Dass manche Spieler in manchen Situationen nicht optimal standen, dass die Flügel-Balance nicht stimmte, dass die offensiven Außen-Spieler vergleichsweise zurückhaltend begannen, all das sehe ich zum einen als gegeben (links ist eben stärker als rechts, in einen wirklich guten Rechtsverteidiger haben weder Koller noch der ÖFB je investiert) und zum anderen als Reaktion auf die extrabreite Abwehr-Phalanx des Gegners an, auf die einmal mit Vorsicht reagiert wurde, anstatt holladriodü drauflos zu spielen, wie es hirnlosere Teams wie die 90er oder 98er wohl getan hätten. Die ÖFB-15er sind so schlau, dass sie um ihre Stärken und Schwächen eben genauer Bescheid wissen, als die gnadenlosen (und erfolgsarmen) Selbstüberschätzer der Vergangenheit.

Klar, man sprach zurecht von Kritik auf hohem Niveau. Die ist auch wichtig, wenn es sich um strukturelle Probleme handelt (Stichwort: Außenverteidigung) - mir kommt aber vor, dass sich die Analysen zum Samstag schon an einer überhöhten Wunschvorstellung des aktuellen ÖFB-Teams abarbeiten.

Dabei wäre der Ist-Zustand genug. Wer zuvor Russland gegen Schweden gesehen hat, und dabei Österreichs Team (egal ob offensiv oder defensiv, aktiv oder passiv) mitgedacht hatte, konnte in jeder Situation erkennen, dass Kollers Truppe die stärkste der drei ist.

Jetzt noch zur ungesehenen Fünfer-Abwehr...

Ich habe sicher fünfzehn Minuten zugewartet, ehe ich mich am Samstag getraut habe die moldawische Formation zu beschreiben. Weil es da von Anbeginn an Unklarheiten gab. Zwar startete man (beim Anpiff) in einem 4-5-1, es kristallisierte sich aber schnell ein zentraler Dreier-Block heraus, der immer hinten blieb: 6 Jardan, der zentrale Taktgeber 5 Golovatenco und 2 Armaş. Links war 4 Erhan einigermaßen offensivfreudig, stieg sich dann aber bald mit dem nominellen Linksaußen 3 Patraş auf die Füße. Rechts begann 10 Dedov als offensiver Flügelspieler, aber bereits in Minute 1 hatte er sein erstes Abwehrerlebnis und in der Folge war seine Hauptaufgabe die Unterbindung der Flügelläufe von entweder Fuchs und/oder Arnautovic.

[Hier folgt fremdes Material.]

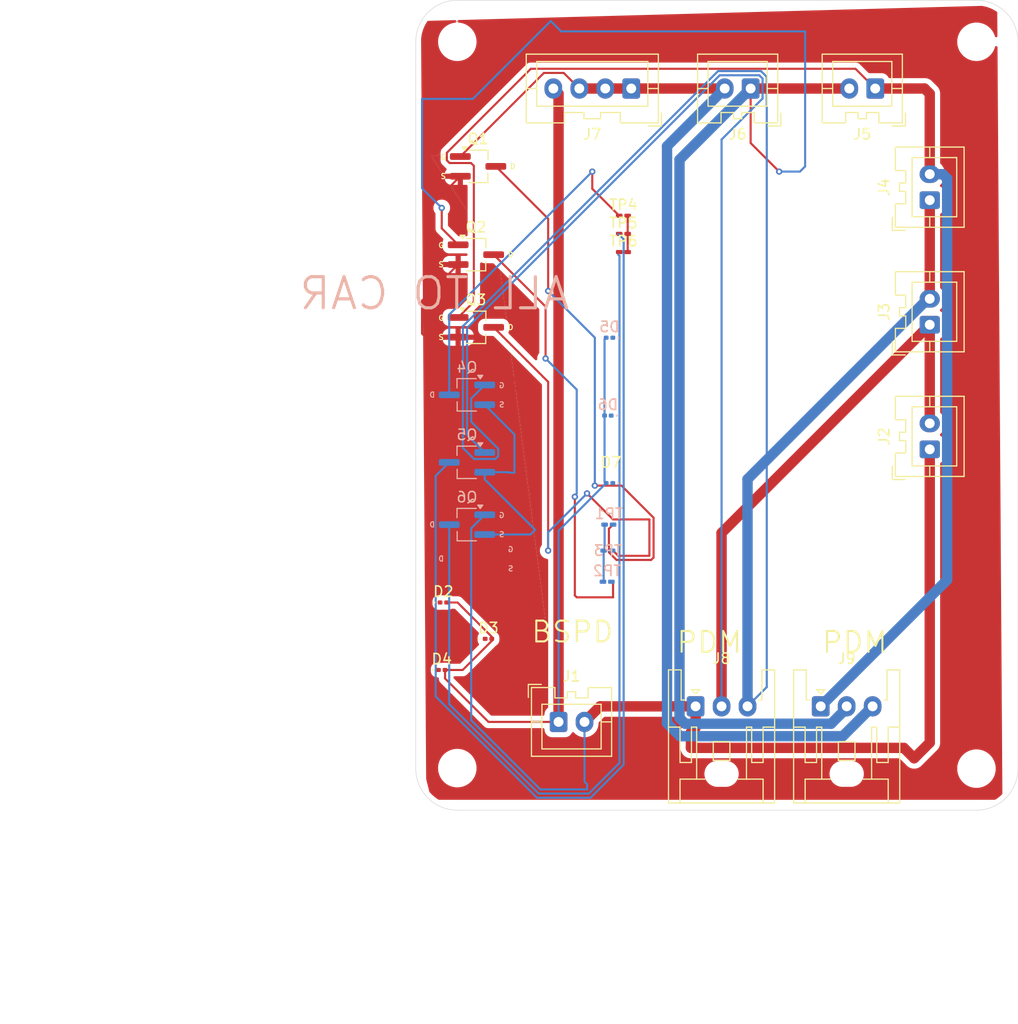
<source format=kicad_pcb>
(kicad_pcb
	(version 20241229)
	(generator "pcbnew")
	(generator_version "9.0")
	(general
		(thickness 1.6)
		(legacy_teardrops no)
	)
	(paper "A4")
	(layers
		(0 "F.Cu" signal)
		(2 "B.Cu" signal)
		(9 "F.Adhes" user "F.Adhesive")
		(11 "B.Adhes" user "B.Adhesive")
		(13 "F.Paste" user)
		(15 "B.Paste" user)
		(5 "F.SilkS" user "F.Silkscreen")
		(7 "B.SilkS" user "B.Silkscreen")
		(1 "F.Mask" user)
		(3 "B.Mask" user)
		(17 "Dwgs.User" user "User.Drawings")
		(19 "Cmts.User" user "User.Comments")
		(21 "Eco1.User" user "User.Eco1")
		(23 "Eco2.User" user "User.Eco2")
		(25 "Edge.Cuts" user)
		(27 "Margin" user)
		(31 "F.CrtYd" user "F.Courtyard")
		(29 "B.CrtYd" user "B.Courtyard")
		(35 "F.Fab" user)
		(33 "B.Fab" user)
		(39 "User.1" user)
		(41 "User.2" user)
		(43 "User.3" user)
		(45 "User.4" user)
	)
	(setup
		(pad_to_mask_clearance 0)
		(allow_soldermask_bridges_in_footprints no)
		(tenting front back)
		(pcbplotparams
			(layerselection 0x00000000_00000000_55555555_5755f5ff)
			(plot_on_all_layers_selection 0x00000000_00000000_00000000_00000000)
			(disableapertmacros no)
			(usegerberextensions no)
			(usegerberattributes yes)
			(usegerberadvancedattributes yes)
			(creategerberjobfile yes)
			(dashed_line_dash_ratio 12.000000)
			(dashed_line_gap_ratio 3.000000)
			(svgprecision 4)
			(plotframeref no)
			(mode 1)
			(useauxorigin no)
			(hpglpennumber 1)
			(hpglpenspeed 20)
			(hpglpendiameter 15.000000)
			(pdf_front_fp_property_popups yes)
			(pdf_back_fp_property_popups yes)
			(pdf_metadata yes)
			(pdf_single_document no)
			(dxfpolygonmode yes)
			(dxfimperialunits yes)
			(dxfusepcbnewfont yes)
			(psnegative no)
			(psa4output no)
			(plot_black_and_white yes)
			(sketchpadsonfab no)
			(plotpadnumbers no)
			(hidednponfab no)
			(sketchdnponfab yes)
			(crossoutdnponfab yes)
			(subtractmaskfromsilk no)
			(outputformat 1)
			(mirror no)
			(drillshape 1)
			(scaleselection 1)
			(outputdirectory "")
		)
	)
	(net 0 "")
	(net 1 "LVMS")
	(net 2 "Net-(D2-K)")
	(net 3 "Net-(D3-K)")
	(net 4 "Net-(D4-K)")
	(net 5 "Net-(D5-K)")
	(net 6 "Net-(D6-K)")
	(net 7 "Net-(D7-K)")
	(net 8 "BSPD_OK")
	(net 9 "CKPT_OK")
	(net 10 "LEFT_OK")
	(net 11 "RIGHT_OK")
	(net 12 "BOTS OK")
	(net 13 "IS_OK")
	(net 14 "GND")
	(net 15 "Net-(Q1-D)")
	(net 16 "Net-(Q2-D)")
	(net 17 "Net-(Q3-D)")
	(net 18 "Net-(Q4-D)")
	(net 19 "Net-(Q5-D)")
	(net 20 "Net-(Q6-D)")
	(footprint "Capacitor_SMD:C_0201_0603Metric_Pad0.64x0.40mm_HandSolder" (layer "F.Cu") (at 207 85.5))
	(footprint "Custom_MSM:Connector_JST-XA_4POS" (layer "F.Cu") (at 207.75 71.5 180))
	(footprint "Connector_JST:JST_XA_S03B-XASK-1_1x03_P2.50mm_Horizontal" (layer "F.Cu") (at 213.95 131))
	(footprint "LED_SMD:LED_0201_0603Metric" (layer "F.Cu") (at 194 124.5))
	(footprint "Custom_MSM:Connector_JST-XA_2POS" (layer "F.Cu") (at 231.25 71.5 180))
	(footprint "Custom_MSM:Connector_JST-XA_2POS" (layer "F.Cu") (at 236.5 82.25 90))
	(footprint "Custom_MSM:Connector_JST-XA_2POS" (layer "F.Cu") (at 236.5 106.25 90))
	(footprint "LED_SMD:LED_0201_0603Metric" (layer "F.Cu") (at 189.5 127.5))
	(footprint "Capacitor_SMD:C_0201_0603Metric_Pad0.64x0.40mm_HandSolder" (layer "F.Cu") (at 207 83.75))
	(footprint "Custom_MSM:Connector_JST-XA_2POS" (layer "F.Cu") (at 200.75 132.5))
	(footprint "Custom_MSM:MOSFET_Single_SOT-23" (layer "F.Cu") (at 192.79 87.5))
	(footprint "Capacitor_SMD:C_0201_0603Metric_Pad0.64x0.40mm_HandSolder" (layer "F.Cu") (at 207 87.25))
	(footprint "Custom_MSM:MOSFET_Single_SOT-23" (layer "F.Cu") (at 193 79))
	(footprint "Custom_MSM:MOSFET_Single_SOT-23" (layer "F.Cu") (at 192.79 94.5))
	(footprint "LED_SMD:LED_0201_0603Metric" (layer "F.Cu") (at 189.655 121))
	(footprint "Custom_MSM:Connector_JST-XA_2POS" (layer "F.Cu") (at 236.5 94.25 90))
	(footprint "Connector_JST:JST_XA_S03B-XASK-1_1x03_P2.50mm_Horizontal" (layer "F.Cu") (at 226 131))
	(footprint "Custom_MSM:Connector_JST-XA_2POS" (layer "F.Cu") (at 219.25 71.5 180))
	(footprint "Capacitor_SMD:C_0201_0603Metric_Pad0.64x0.40mm_HandSolder" (layer "B.Cu") (at 205.4325 119 180))
	(footprint "LED_SMD:LED_0201_0603Metric" (layer "B.Cu") (at 205.655 109.5 180))
	(footprint "Capacitor_SMD:C_0201_0603Metric_Pad0.64x0.40mm_HandSolder" (layer "B.Cu") (at 205.5 116 180))
	(footprint "Custom_MSM:MOSFET_Single_SOT-23" (layer "B.Cu") (at 191.93 107.5 180))
	(footprint "LED_SMD:LED_0201_0603Metric" (layer "B.Cu") (at 205.655 95.5 180))
	(footprint "Custom_MSM:MOSFET_Single_SOT-23" (layer "B.Cu") (at 191.93 113.5 180))
	(footprint "Custom_MSM:MOSFET_Single_SOT-23" (layer "B.Cu") (at 191.93 101 180))
	(footprint "Custom_MSM:Board_Small_Outer-Mounting" (layer "B.Cu") (at 216 102 90))
	(footprint "Capacitor_SMD:C_0201_0603Metric_Pad0.64x0.40mm_HandSolder" (layer "B.Cu") (at 205.5925 113.5 180))
	(footprint "LED_SMD:LED_0201_0603Metric" (layer "B.Cu") (at 205.5 103 180))
	(gr_text "PDM"
... [92364 chars truncated]
</source>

Und nachdem die das ganze Match über nicht nachließen, wurde 10 Dedov so zum rechten Verteidiger einer Fünfer-Abwehr; die mit 7 Andre Cojocari noch einen absichernden Sechser davor hatte.

Dedov, und ich habe ihn bzw. die Rechtsverteidiger-Position das ganze Spiel über gezielt verfolgt (sein Nachbar, 6 Jardan, hatte ein paar Einwürfe im Aufbau, sonst war er ausschließlich auf Absicherung nach innen abgestellt, eben kein Außenspieler), war danach im ganzen Spiel kaum noch auf der Höhe von 3 Patraş zu finden, sondern orientierte sich im Defensiv-Verhalten, aber auch im (wenigen) Offensivdrang an 4 Erhan. Die Lücke, die Dedov rechts hinterließ wurde vom immer wieder rausrückenden 8 Cebotaru mühevoll geschlossen.

Ich kann also nicht anders als diese Mannschaft (bis zu den ersten Wechseln, die Änderungen brachten) als 5-1-3-1 zu beschreiben: 1 Ilie Cebanu (C); 10 Dedov, 6 Jardan, 5 Golovatenco, 2 Armaş, 4 Erhan; 7 Andre Cojocari; 8 Cebotaru, 9 Andronic, 3 Patraş; 11 Milinceanu.

Denn: für mein Verständnis von Beschreibung/Analyse ist nicht die Intention des Coaches und/oder die Formation zu Anpfiff entscheidend, sondern die, die sich dann im Spiel ergibt. Und wenn Dedovs Praxis eher die eines Rechtsverteidigers ist als die eines Rechtsaußen, dann werde ich das so ansprechen. Und wenn diese Spielanlage der österreichischen Überlegenheit über die linke Seite geschuldet war, also die überlebensnotwendige Reaktion auf eine gegnerische Stärke, dann ist es doch ein wenig seltsam, nicht darauf hinzuweisen. Auch wenn mich Rashomon) gelehrt hat, vorsichtig mit dem Begriff Wahrheit und der Forderung nach Exklusivität umzugehen.